The implications of the call to base::Unretained(this) in the above function is that by passing a instance of Blob to the FileWriter method, which we got access to earlier, gives the renderer process a callback from the main browser process during the time that its accessing the blob data, allowing us to destroy the FileWriter object and thus cause an area in memory to be accessed that has already been freed.

At this point, I will briefly introduce the separation of the browser and renderer processes in Chromium. As we can see in the diagram below, every renderer process is separated from the main browser process, interacting via the Mojo IPC with the main browser process. Additionally, the renderer processes are unprivileged, while the main browser process is privileged. This is why we have to use the unsafe callback in the IPC from the unprivileged user process to execute something in the privileged browser process.

After realizing the read after free issue, it was realized that other than freeing it, it could be relatively easily replaced by registering a blob with the registerFromStream method, allowing use of a fake object that contains the addresses crafted to work with the final aspect of the attack, described next. From here, they noticed that the ASLR (address space layout randomization) implementation on the systems they were using (Windows) caused any libraries loaded from the renderer space to always be loaded at the same address within the browser space. Knowing this, they could identify gadgets to chain together and take note of their memory addresses. Then, noticing that there’s no limit on the virtual address space in Chrome, they create a file to later “spray” the browser process address space with a file (around 3.5 to 4TB is the effective size presented by the paper) that contains what is effectively a bunch of shared memory mappings to the gadgets in the code they intend to exploit. Doing this allows the attack to bypass ASLR because now the memory space is flooded with mappings to the address we want.

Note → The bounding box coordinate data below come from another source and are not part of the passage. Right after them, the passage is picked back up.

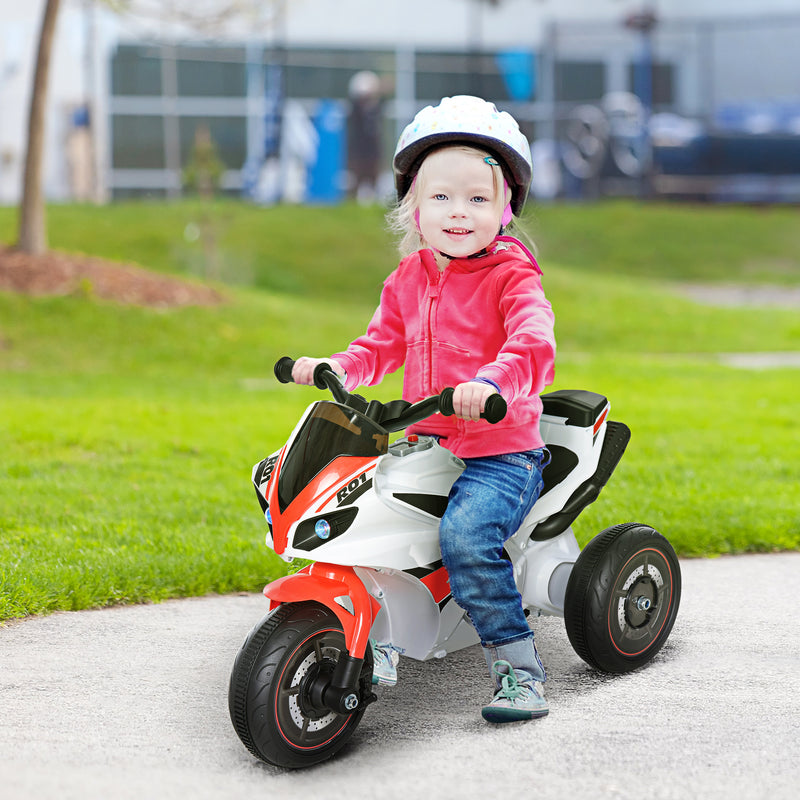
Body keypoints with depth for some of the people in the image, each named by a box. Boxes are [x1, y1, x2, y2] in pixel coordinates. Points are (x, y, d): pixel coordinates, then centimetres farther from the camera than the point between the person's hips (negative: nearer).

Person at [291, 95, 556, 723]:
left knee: (465, 535, -30)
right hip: (424, 445, 7)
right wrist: (342, 368, -1)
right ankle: (377, 643, 14)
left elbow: (533, 343, -25)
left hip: (502, 450, -7)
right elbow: (384, 343, 20)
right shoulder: (410, 278, 12)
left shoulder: (513, 277, -8)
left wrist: (492, 383, -44)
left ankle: (517, 666, -16)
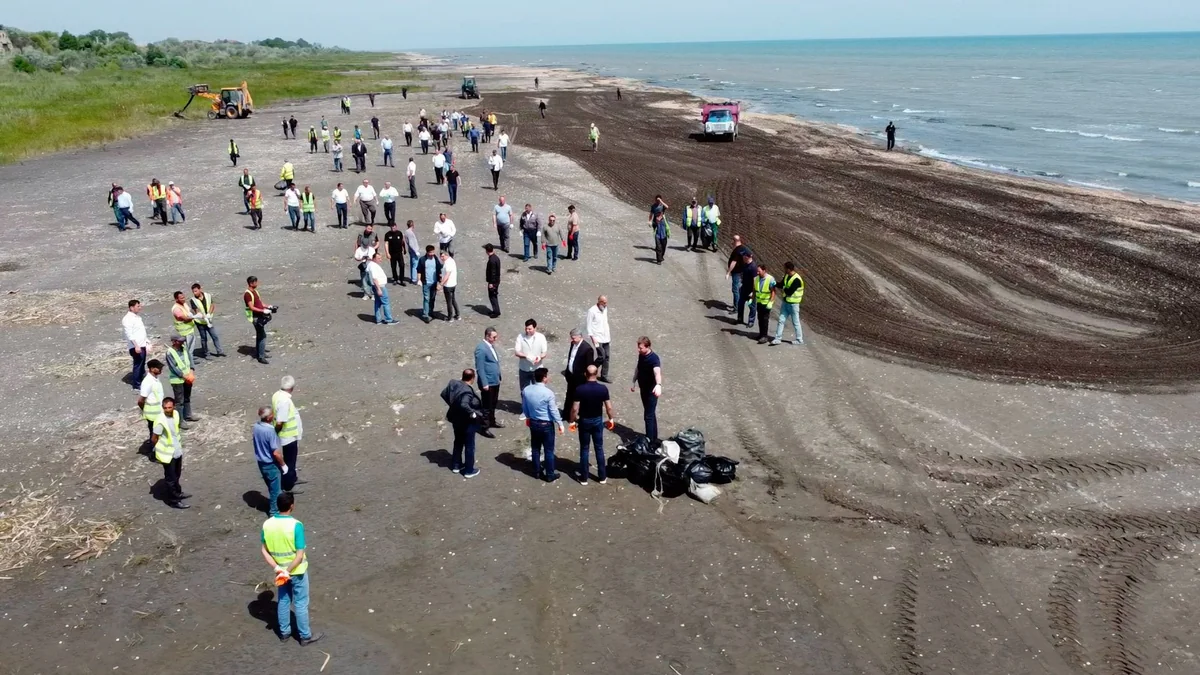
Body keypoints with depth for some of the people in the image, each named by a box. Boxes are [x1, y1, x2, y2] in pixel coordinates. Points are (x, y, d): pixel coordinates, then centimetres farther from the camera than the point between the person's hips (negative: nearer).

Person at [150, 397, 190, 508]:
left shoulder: (176, 414, -5)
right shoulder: (160, 421, -28)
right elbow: (154, 439, -18)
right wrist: (161, 449, -4)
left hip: (177, 451, 7)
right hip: (167, 454, -7)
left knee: (177, 475, 25)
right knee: (170, 478, 7)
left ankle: (177, 493, 45)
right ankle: (174, 500, 20)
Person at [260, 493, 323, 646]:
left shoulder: (267, 524, -9)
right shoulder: (296, 525, -25)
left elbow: (264, 551, -4)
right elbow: (300, 555, -24)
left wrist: (277, 568, -8)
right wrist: (288, 571, -16)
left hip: (280, 571, 5)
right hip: (297, 571, -5)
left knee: (283, 601, 21)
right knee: (301, 603, 10)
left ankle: (284, 633, 36)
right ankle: (305, 636, 22)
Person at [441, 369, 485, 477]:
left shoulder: (453, 383, -4)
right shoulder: (467, 391, -30)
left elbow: (444, 394, 7)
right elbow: (464, 405, -43)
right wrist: (473, 414, -30)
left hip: (456, 420, 8)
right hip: (467, 423, -8)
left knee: (458, 442, 25)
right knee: (469, 446, 8)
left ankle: (456, 465, 38)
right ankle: (469, 471, 19)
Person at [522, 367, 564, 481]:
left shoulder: (526, 390, -8)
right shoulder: (548, 393, -23)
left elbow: (524, 408, 5)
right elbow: (554, 411, -16)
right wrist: (560, 424, -2)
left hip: (533, 423, 5)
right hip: (546, 425, -5)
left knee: (535, 448, 19)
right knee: (549, 450, 8)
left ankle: (537, 471, 32)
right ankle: (550, 475, 18)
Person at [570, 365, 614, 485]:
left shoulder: (579, 389, -18)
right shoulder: (603, 389, -13)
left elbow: (575, 408, -16)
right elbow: (609, 407, -7)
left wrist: (572, 421, 1)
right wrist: (611, 419, 11)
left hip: (584, 421, -1)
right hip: (598, 420, 1)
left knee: (584, 449, 10)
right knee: (599, 448, 14)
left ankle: (584, 478, 17)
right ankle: (602, 477, 20)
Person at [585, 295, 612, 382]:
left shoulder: (605, 309, 9)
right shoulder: (592, 311, -14)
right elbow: (588, 325, -13)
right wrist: (592, 338, -18)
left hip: (606, 337, 7)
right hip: (597, 338, -7)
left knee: (607, 357, 7)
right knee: (601, 356, -13)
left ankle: (604, 376, 16)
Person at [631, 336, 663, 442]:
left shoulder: (654, 359, -28)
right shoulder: (641, 355, -2)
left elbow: (657, 372, -46)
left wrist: (658, 385, -63)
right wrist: (634, 382, 21)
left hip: (651, 391, -8)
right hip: (643, 389, 8)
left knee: (648, 416, -3)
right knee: (650, 414, 20)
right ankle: (654, 438, 33)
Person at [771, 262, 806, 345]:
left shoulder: (797, 279, -23)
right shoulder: (786, 276, 4)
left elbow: (789, 292, -25)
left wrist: (783, 290, -6)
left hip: (793, 304, -8)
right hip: (785, 302, 8)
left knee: (795, 322, 4)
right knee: (781, 320, 7)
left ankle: (800, 339, 17)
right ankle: (778, 338, 11)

After creating this file is when the attack is launched. At this point, you trigger the replacement in memory that will be accessed in a callback provided by the browser, and spray the browser processor address space, causing our malicious gadget chain/payload to be executed. Though convoluted, this attack does demonstrate a way to effectively escape the unprivileged renderer process space and run arbitrary code in the browser space of Chrome; At least in versions of Chrome prior to the patches that fixed the vulnerability.

The cited article mentions that the two key things that allowed this attack were

- No inter-process randomisation on Windows (which is also a limitation on MacOS/iOS) which enabled locating valid code addresses in the target process without an information-leak.

- No limitations on address-space usage in the Chrome Browser Process, which enabled predicting valid data addresses in the heap-spray.

Since they don’t have control over OS level process randomization, I imagine that their fix for this bug revolved around limitation on address spaces in the Chrome Browser Process. By reducing it’s maximum size from unlimited, it becomes much more difficult (potentially unfeasible) to predict a valid data address using the heap spraying technique described above.

While this specific vulnerability is no longer present in updated versions of Chromium, it goes to show that while we rely on isolation at multiple levels in all of our modern computing, we should not always just take it for granted – even when it comes from Google.